Ephraim L Tsalik, Ayeaye Khine, Abdossamad Talebpour, Alaleh Samiei, Vilcy Parmar, Thomas W Burke, Micah T Mcclain, Geoffrey S Ginsburg, Christopher W Woods, Ricardo Henao, Tino Alavie, Ephraim L Tsalik, Ayeaye Khine, Abdossamad Talebpour, Alaleh Samiei, Vilcy Parmar, Thomas W Burke, Micah T Mcclain, Geoffrey S Ginsburg, Christopher W Woods, Ricardo Henao, Tino Alavie

Abstract

Objective: Distinguishing bacterial, viral, or other etiologies of acute illness is diagnostically challenging with significant implications for appropriate antimicrobial use. Host gene expression offers a promising approach, although no clinically useful test has been developed yet to accomplish this. Here, Qvella's FAST HR (Richmond Hill, Ontario, Canada) process was developed to quantify previously identified host gene expression signatures in whole blood in <45 minutes.

Method: Whole blood was collected from 128 human subjects (mean age 47, range 18-88) with clinically adjudicated, microbiologically confirmed viral infection, bacterial infection, noninfectious illness, or healthy controls.

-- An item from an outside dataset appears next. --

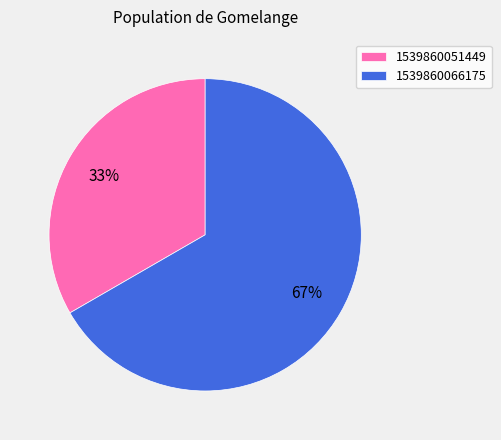

True or false: 1539860066175 accounts for 80% of the total.

False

Stabilized mRNA was released from cleaned and stabilized RNA-surfactant complexes using e-lysis, an electrical process providing a quantitative real-time reverse transcription polymerase chain reaction-ready sample. Threshold cycle values (CT) for 10 host response targets were normalized to hypoxanthine phosphoribosyltransferase 1 expression, a control mRNA. The transcripts in the signature were specifically chosen to discriminate viral from nonviral infection (bacterial, noninfectious illness, or healthy). Classification accuracy was determined using cross-validated sparse logistic regression.

Results: Reproducibility of mRNA quantification was within 1 cycle as compared to the difference seen between subjects with viral versus nonviral infection (up to 5.0 normalized CT difference). Classification of 128 subjects into viral or nonviral etiologies demonstrated 90.6% overall accuracy compared to 82.0% for procalcitonin (P = .06). FAST HR achieved rapid and accurate measurement of the host response to viral infection in less than 45 minutes.

Conclusions: These results demonstrate the ability to translate host gene expression signatures to clinical platforms for use in patients with suspected infection.

Clinical trials registration: NCT00258869.

Keywords: gene expression profiling; infection; molecular diagnostic techniques; real-time polymerase chain reaction; virus diseases.

Published by Oxford University Press on behalf of Infectious Diseases Society of America 2019.

Figures

Figure 1.
Figure 1.
The FAST HR process separates stabilized mRNA from debris in the PAXgene Blood RNA tubes and releases them in a nuclease-free and inhibitor-free liquid medium suitable for performing quantitative reverse transcription polymerase chain reaction (PCR) assays.
Figure 2.
Figure 2.
Target Selection by Variance. A, sorted variance of all targets in the assay; dashed lines represent 95% empirical quantiles of the variance of the normalizing target (HPRT1). B, distribution of signature size obtained by leave-one-out cross-validation (LOOCV); the most frequent signature size was 10 and signatures smaller than 9 targets were never selected. C, frequency of targets selected by LOOCV; 10 targets were selected in more than 90% of the cases and 9 targets were selected fewer than 50% of the cases.
Figure 3.
Figure 3.
Classification Performance. Whole blood from 128 subjects was collected in PAXgene Blood RNA tubes and used to measure host response gene expression in response to viral infection. A logistic regression equation was used to generate a probability of viral infection based on the level of expression of mRNAs in the signature. This signature classifies subjects as viral or nonviral. Therefore, all cases of nonviral infection (bacterial, healthy, and noninfectious illness (NI)) are expected to appear similar. Each symbol represents 1 subject. The box denotes the interquartile range. Plus signs (+) represent statistical outliers. The dashed line at p (Viral) = 0.27 represents the prevalence of viral ARI in the study cohort.